Wie auf der Internet-Seite des BAG ersichtlich, bedeutet dies: keine zusätzliche Strahlenbelastung. Nach aktuellem Kenntnisstand seien weiterhin keine direkten gesundheitlichen Konsequenzen für die Bevölkerung der Schweiz zu erwarten, schreibt das Bundesamt.

Das BAG überwacht die Situation laufend in Zusammenarbeit mit dem Eidgenössischen Nuklearsicherheitsinspektorat (ENSI) und der Nationalen Alarmzentrale (NAZ).

Die Werte der natürlichen und künstlichen Radioaktivität in der Luft aus den Messungen der Aerosolfilter (High Sampler-Volume) an den fünf Standorten werden im Labor des BAG im Liebefeld in Köniz bei Bern gammaspektrometrisch analysiert.

Auf weitem Weg stark verdünnt

Beim Reaktorunfall in Japan können folgende radioaktiven Stoffe austreten: Edelgase, leicht flüchtige Stoffe wie Jod und Cäsium sowie weniger flüchtige Stoffe wie Strontium, Uran und Plutonium, welche an Staubteilchen gebunden sind.

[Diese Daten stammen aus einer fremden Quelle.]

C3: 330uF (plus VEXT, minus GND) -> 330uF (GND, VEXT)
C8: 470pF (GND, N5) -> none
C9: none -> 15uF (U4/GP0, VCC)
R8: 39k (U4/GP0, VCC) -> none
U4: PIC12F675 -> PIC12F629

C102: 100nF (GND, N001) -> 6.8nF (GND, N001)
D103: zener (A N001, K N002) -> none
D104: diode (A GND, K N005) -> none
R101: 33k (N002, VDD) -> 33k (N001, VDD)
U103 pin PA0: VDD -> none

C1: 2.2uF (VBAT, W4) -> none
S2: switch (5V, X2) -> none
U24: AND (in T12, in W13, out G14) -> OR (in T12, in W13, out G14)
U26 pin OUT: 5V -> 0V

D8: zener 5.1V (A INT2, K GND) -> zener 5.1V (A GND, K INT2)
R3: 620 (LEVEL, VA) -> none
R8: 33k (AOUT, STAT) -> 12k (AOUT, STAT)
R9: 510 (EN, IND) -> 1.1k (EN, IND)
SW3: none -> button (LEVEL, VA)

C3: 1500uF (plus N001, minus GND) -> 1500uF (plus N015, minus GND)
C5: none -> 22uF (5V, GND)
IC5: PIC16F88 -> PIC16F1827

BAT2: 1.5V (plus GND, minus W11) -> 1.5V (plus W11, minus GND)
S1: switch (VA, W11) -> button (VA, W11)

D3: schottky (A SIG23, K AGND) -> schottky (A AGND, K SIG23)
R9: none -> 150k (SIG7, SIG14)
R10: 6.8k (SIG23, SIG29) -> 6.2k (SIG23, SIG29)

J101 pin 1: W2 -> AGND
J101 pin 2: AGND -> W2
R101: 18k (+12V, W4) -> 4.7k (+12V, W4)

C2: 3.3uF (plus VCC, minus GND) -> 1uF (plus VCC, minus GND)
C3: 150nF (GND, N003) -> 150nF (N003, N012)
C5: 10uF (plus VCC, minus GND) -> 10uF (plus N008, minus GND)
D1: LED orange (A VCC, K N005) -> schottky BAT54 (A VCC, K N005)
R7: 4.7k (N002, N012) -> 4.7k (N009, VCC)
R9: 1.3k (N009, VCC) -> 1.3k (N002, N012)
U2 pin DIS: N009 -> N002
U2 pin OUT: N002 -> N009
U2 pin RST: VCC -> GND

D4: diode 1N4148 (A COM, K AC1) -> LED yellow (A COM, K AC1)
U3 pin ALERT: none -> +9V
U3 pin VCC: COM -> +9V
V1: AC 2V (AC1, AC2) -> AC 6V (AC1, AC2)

In die Atmosphäre freigesetzte radioaktive Stoffe werden mit dem Wind verteilt. Auf dem weiten Transportweg werden diese stark verdünnt. Die Konzentration der radioaktiven Stoffe in der Luft nimmt aufgrund der starken Verdünnung mit zunehmender Entfernung zum Unfallort kontinuierlich ab.

Wenn überhaupt, sei deshalb mit einer "vernachlässigbar kleinen Erhöhung der Strahlenbelastung in der Schweiz zu rechnen", versichert das BAG. Bisher ist aber nicht einmal eine solche feststellbar.